In a recently released private letter ruling (PLR), the Internal Revenue Service (IRS) found that a museum's gift shop sales of certain items were not considered unrelated business income. PLRs are taxpayer-specific rulings provided in response to a taxpayer request and can only be relied on by the taxpayer for which the PLR was issued. However, these rulings provide valuable information on how the IRS views certain issues.
Unrelated Business Income
In this particular case, the gift shop is maintained by a tax-exempt organization that operated a research center and a museum to educate the public about outer space.
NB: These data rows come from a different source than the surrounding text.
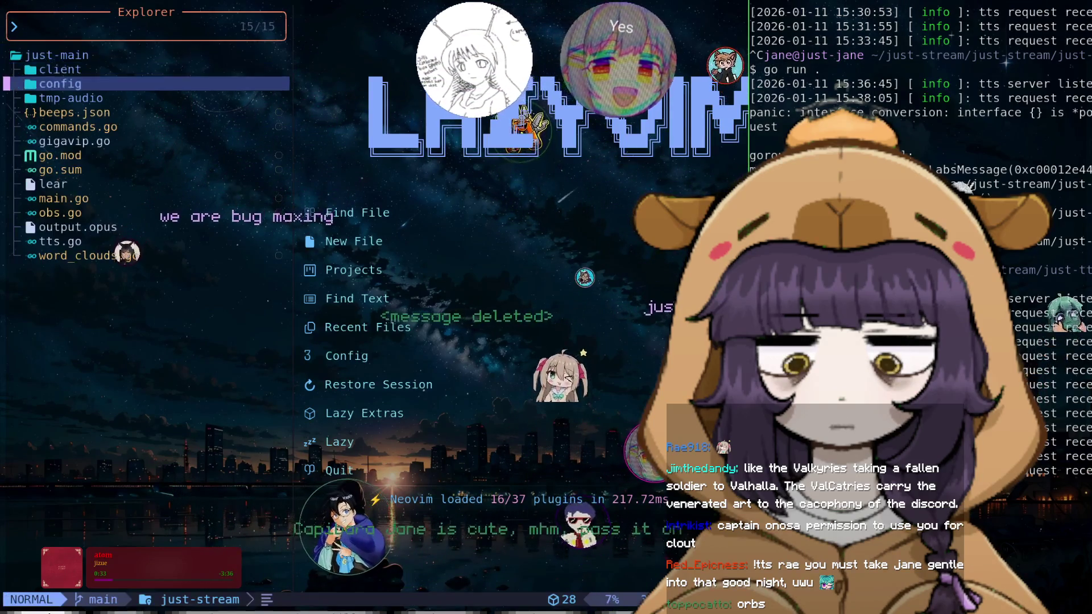
{"action": "key", "text": "j"}
{"action": "key", "text": "j"}
{"action": "key", "text": "j"}
{"action": "key", "text": "j"}
{"action": "key", "text": "j"}
{"action": "key", "text": "j"}
{"action": "key", "text": "j"}
{"action": "key", "text": "Return"}
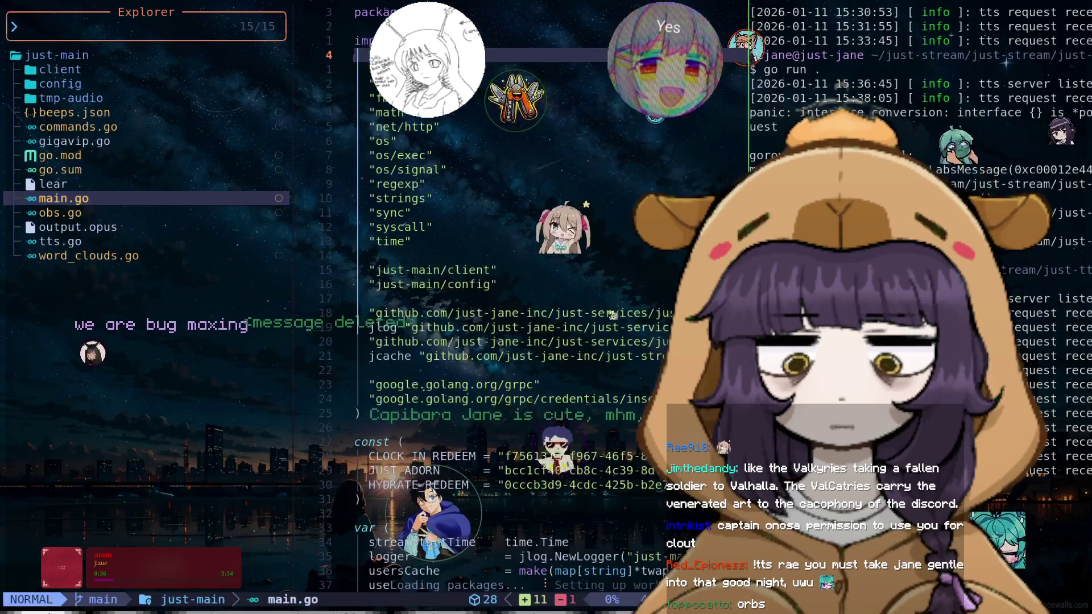
{"action": "key", "text": "k"}
{"action": "key", "text": "k"}
{"action": "key", "text": "k"}
{"action": "key", "text": "k"}
{"action": "key", "text": "Return"}
{"action": "key", "text": "space"}
Search backward for tts and move to OnTTSCommand's voiceIDMatch regexp line
{"action": "type", "text": "eID || chat.UserId == \"42577163"}
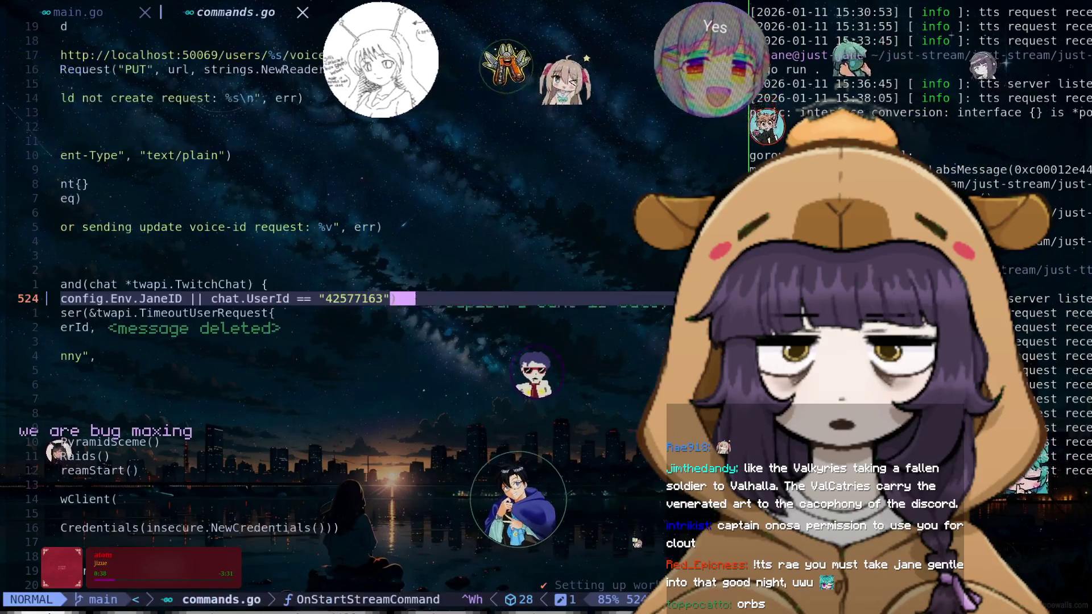
{"action": "type", "text": "?tts"}
{"action": "key", "text": "Return"}
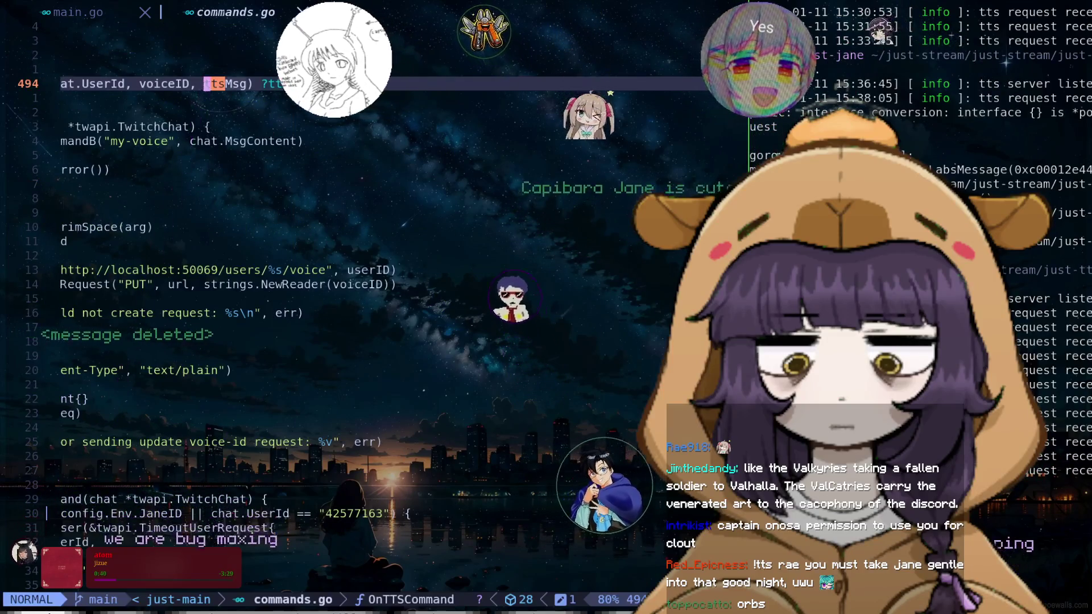
{"action": "key", "text": "j"}
{"action": "key", "text": "j"}
{"action": "key", "text": "j"}
{"action": "key", "text": "k"}
{"action": "key", "text": "k"}
{"action": "key", "text": "k"}
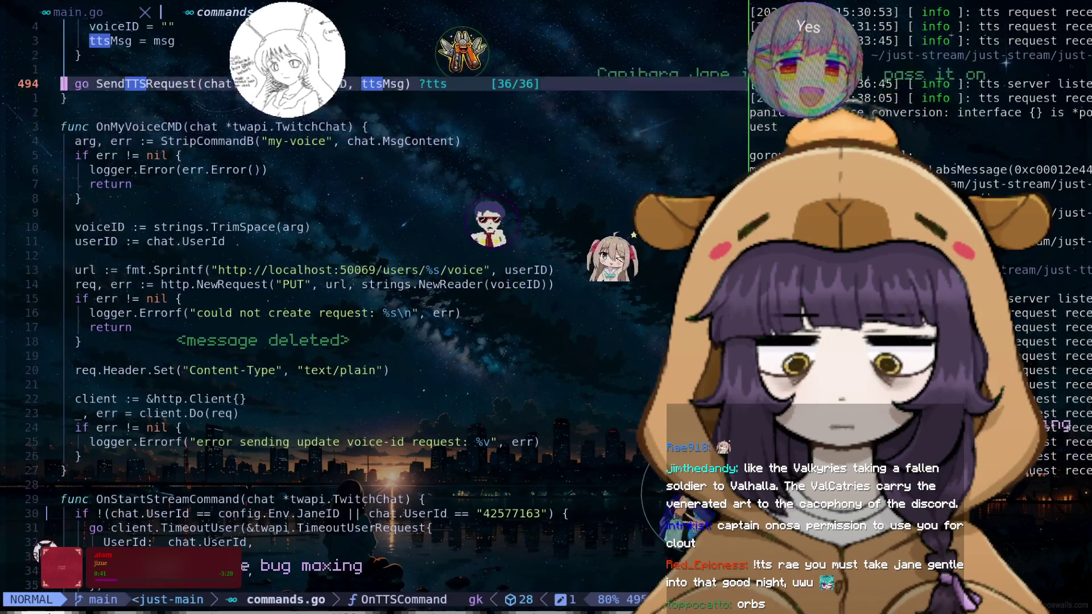
{"action": "key", "text": "k"}
{"action": "key", "text": "k"}
{"action": "key", "text": "k"}
{"action": "key", "text": "k"}
{"action": "key", "text": "k"}
{"action": "key", "text": "k"}
{"action": "key", "text": "k"}
{"action": "key", "text": "k"}
{"action": "key", "text": "k"}
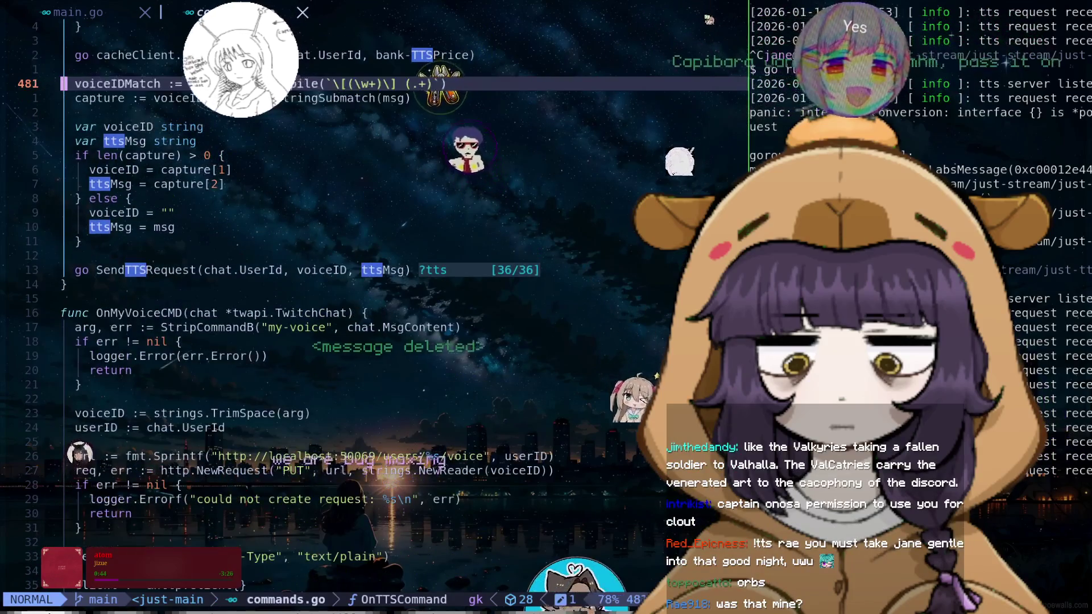
{"action": "key", "text": "k"}
{"action": "key", "text": "k"}
{"action": "key", "text": "k"}
{"action": "key", "text": "k"}
{"action": "key", "text": "k"}
{"action": "key", "text": "k"}
{"action": "key", "text": "k"}
{"action": "key", "text": "j"}
{"action": "key", "text": "j"}
{"action": "key", "text": "j"}
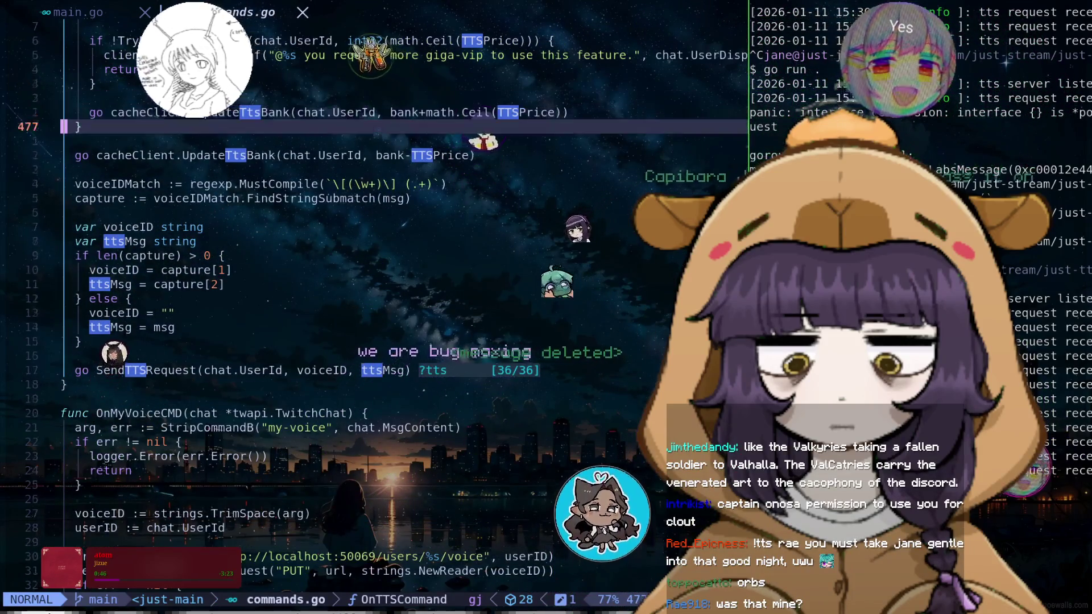
{"action": "key", "text": "j"}
{"action": "key", "text": "j"}
{"action": "key", "text": "j"}
{"action": "key", "text": "j"}
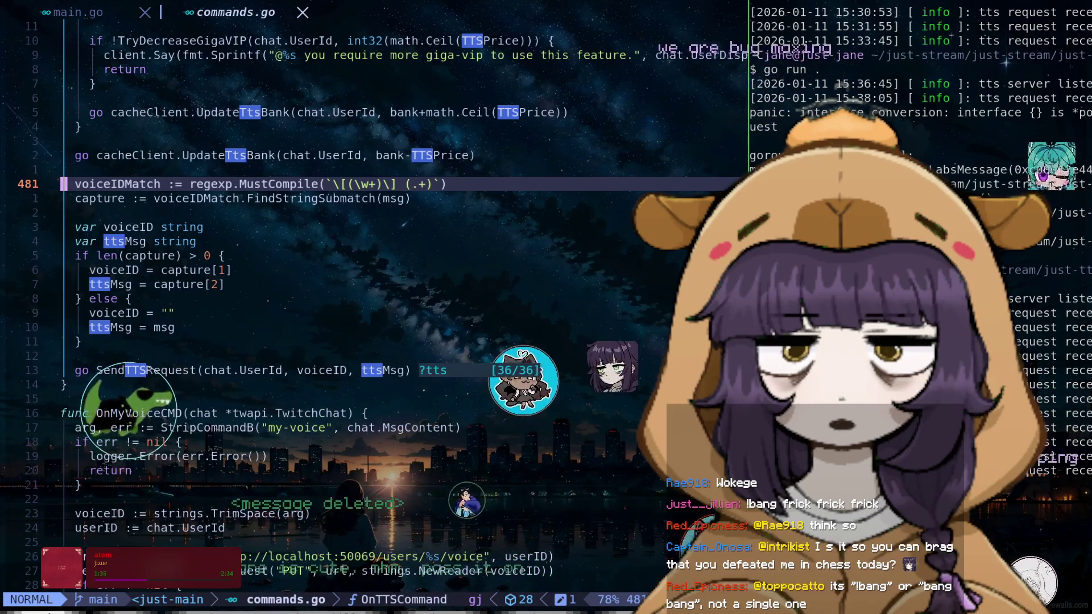
Clear search highlights, quit Neovim with :q, and clear the terminal with Ctrl+L
{"action": "key", "text": "Escape"}
{"action": "key", "text": "dollar"}
{"action": "key", "text": "h"}
{"action": "key", "text": "h"}
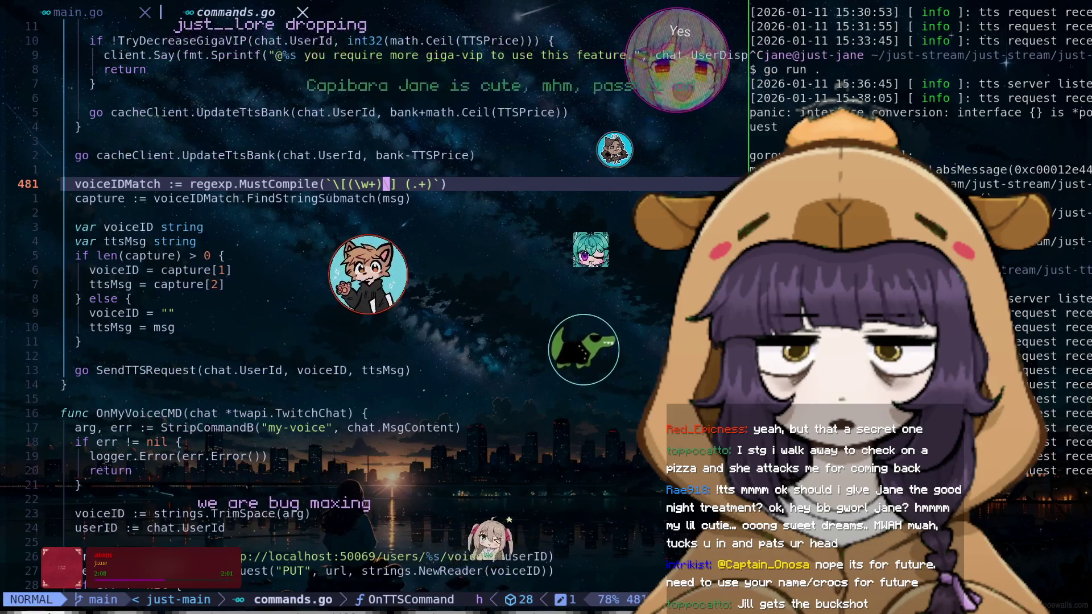
{"action": "type", "text": ":q"}
{"action": "key", "text": "Return"}
{"action": "key", "text": "ctrl+l"}
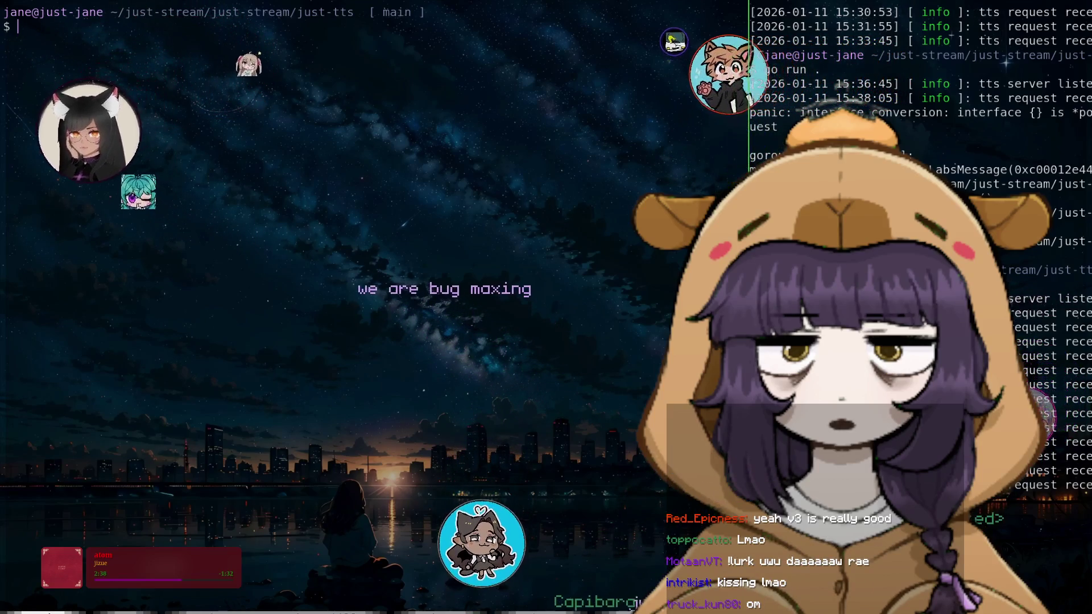
Reopen the just-tts project with vim . and load main.go, closing the sidebar
{"action": "type", "text": "vim "}
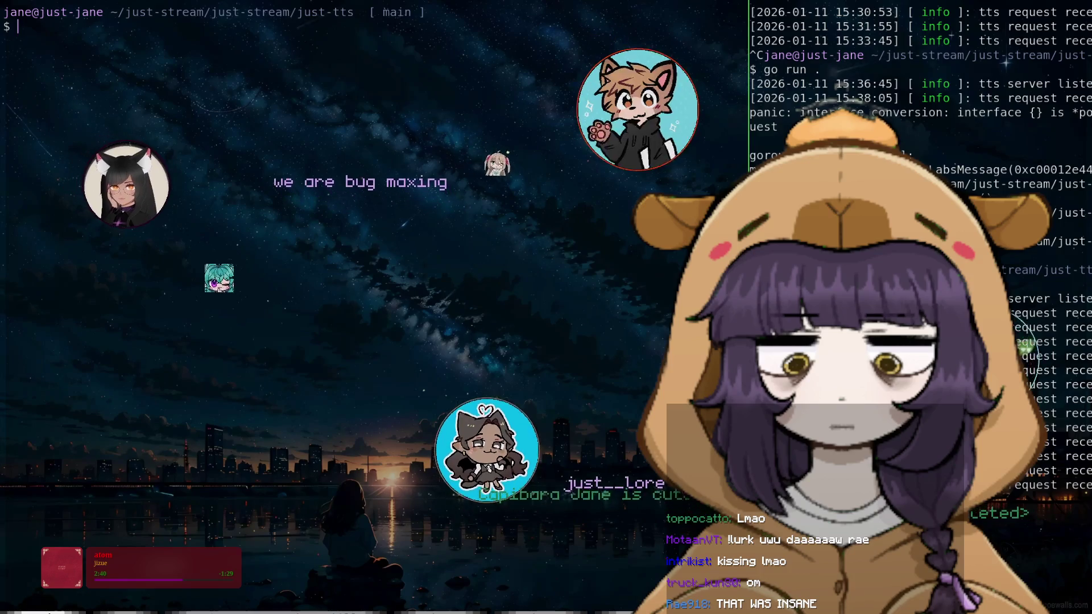
{"action": "type", "text": "."}
{"action": "key", "text": "Return"}
{"action": "key", "text": "j"}
{"action": "key", "text": "j"}
{"action": "key", "text": "j"}
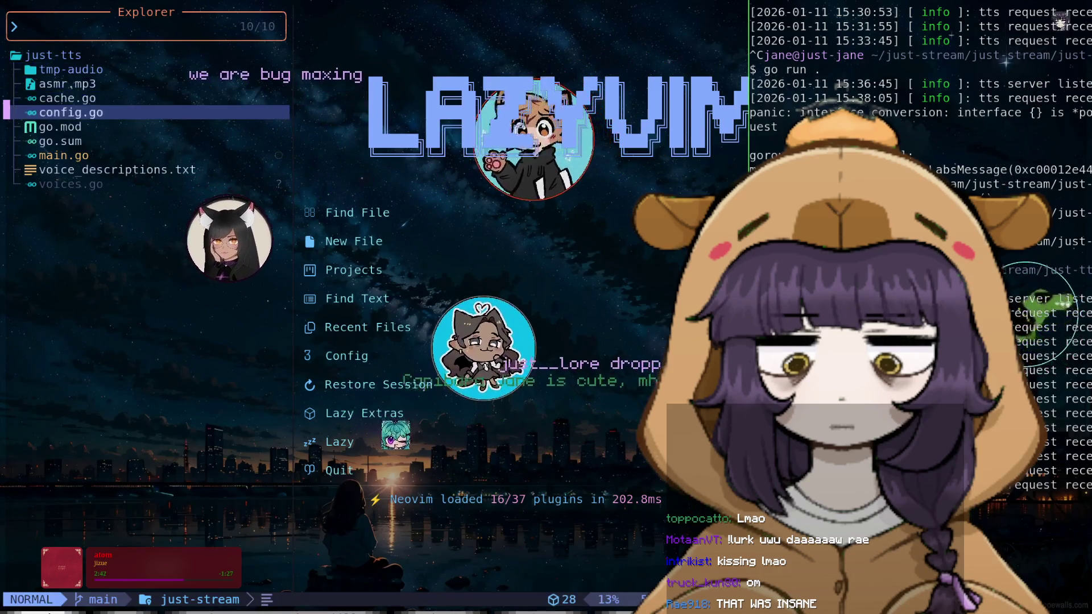
{"action": "key", "text": "j"}
{"action": "key", "text": "j"}
{"action": "key", "text": "j"}
{"action": "key", "text": "Return"}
The museum's gift shop sells various items, including jigsaw puzzles, posters, cartoon books, t-shirts, books, documentary videos, posters, coffee mugs and book markers, all of which depict a reproduction of a newspaper article pertaining to a particular event. In addition to receiving items purchased, customers also receive descriptive literature pertaining to the items and their relationship to the purpose of the organization.
The IRS conducted an item-by-item review of each article sold in the gift shop in order to determine whether or not there was a substantial relationship between the museum and the items sold. The IRS determined and provided in PLR 201429029 that the sale of merchandise in the museum shop contributes to the museum's exempt purpose and helps educate the public about the solar system and therefore is not considered unrelated business income.
The IRS has issued many rulings pertaining to museum gift shop sales and whether or not they are considered unrelated business income, some of which contrasted with the above PLR due to different circumstances. However, the main takeaway is that the sale of museum items must be related to the organization's tax-exempt purpose and be substantially related in order to avoid it being considered unrelated business income.